In her decision, Williams said Norwegian would likely succeed in a court trial with its argument that Florida’s so-called vaccine passport ban risks public health and infringes on the cruise line’s First Amendment rights.
Williams’ decision also allows Norwegian to proceed with its first trip from Miami since the pandemic widely disrupted the cruise line industry in March 2020. Norwegian Cruise Line is one of several companies that sail from ports in Florida.
Frank Del Rio, president and chief executive officer of Norwegian Cruise Line Holdings, said in a statement Sunday that the company welcomes Williams’ ruling. He said it “allows us to sail with 100% fully vaccinated guests and crew which we believe is the safest and most prudent way to resume cruise operations amid this global pandemic.”
Confirmed coronavirus cases and hospitalizations in Florida are at an all-time high as the delta variant surges around the nation and the world. On Sunday, approximately 1 in 4 hospital beds in Florida had a COVID-19 patient in it.
Despite this, DeSantis continues to fight more sweeping coronavirus measures such as mask mandates.
Norwegian said it implements a 100% vaccination level rule for guests and crew members in each port it sails out of around the world.
The company is relying on “robust science-backed health and safety protocols” in which vaccines are the “cornerstone” to provide what Norwegian believes is the safest experience for travelers.
Despite the ongoing pandemic, and the latest surge in Florida, the state prohibited Norwegian from implementing its vaccine documentation rule. The company filed its lawsuit in July against Florida’s surgeon general and the head of the state’s Department of Health after failing to reach an agreement with officials over vaccine requirements.
Neither the surgeon general nor the Florida Department of Health issued a statement on the judge’s ruling Sunday.
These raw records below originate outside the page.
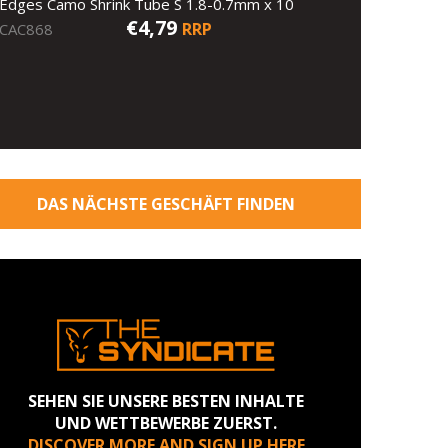
Edges Camo Shrink Tube S 1.8-0.7mm x 10
€4,79
RRP
CAC868
DAS NÄCHSTE GESCHÄFT FINDEN
SEHEN SIE UNSERE BESTEN INHALTE
UND WETTBEWERBE ZUERST.
DISCOVER MORE AND SIGN UP HERE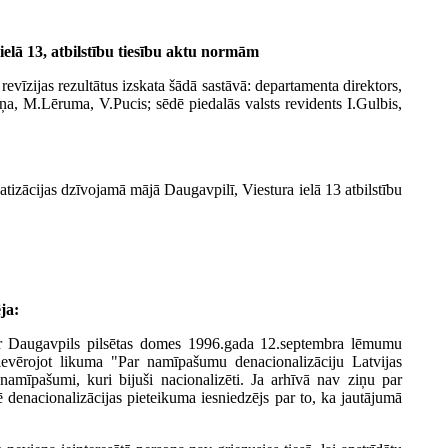
ielā 13, atbilstību tiesību aktu normām
revīzijas rezultātus izskata šādā sastāvā: departamenta direktors,
iņa, M.Lēruma, V.Pucis; sēdē piedalās valsts revidents I.Gulbis,
tizācijas dzīvojamā mājā Daugavpilī, Viestura ielā 13 atbilstību
ja:
 ar Daugavpils pilsētas domes 1996.gada 12.septembra lēmumu
evērojot likuma "Par namīpašumu denacionalizāciju Latvijas
 namīpašumi, kuri bijuši nacionalizēti. Ja arhīvā nav ziņu par
ē denacionalizācijas pieteikuma iesniedzējs par to, ka jautājumā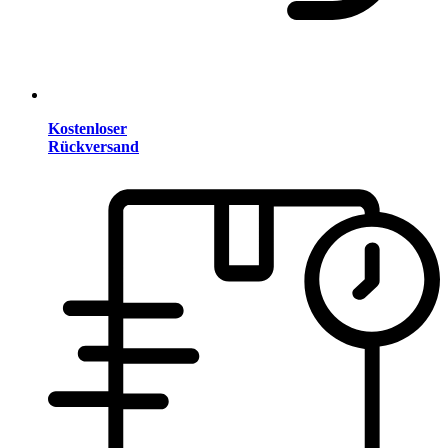
Kostenloser
Rückversand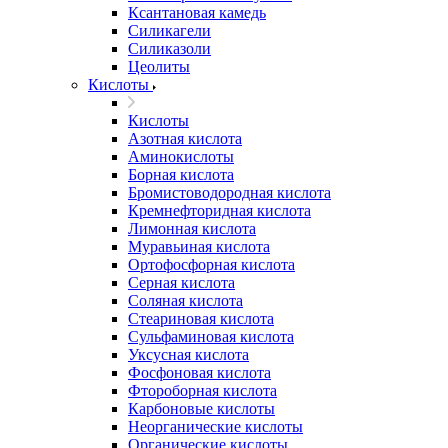
Ксантановая камедь
Силикагели
Силиказоли
Цеолиты
Кислоты
Кислоты
Азотная кислота
Аминокислоты
Борная кислота
Бромистоводородная кислота
Кремнефторидная кислота
Лимонная кислота
Муравьиная кислота
Ортофосфорная кислота
Серная кислота
Соляная кислота
Стеариновая кислота
Сульфаминовая кислота
Уксусная кислота
Фосфоновая кислота
Фтороборная кислота
Карбоновые кислоты
Неорганические кислоты
Органические кислоты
To date, the halt in operations during the pandemic cost Norwegian Cruise Line Holdings, which operates the Norwegian Cruise Line, Oceania Cruises and Regent Seven Seas Cruises brands, more than $6 billion, the company claims in court documents.
Norwegian Cruise Line’s first trip departing out of Florida since the pandemic disrupted business last year is scheduled to leave Miami on Sunday.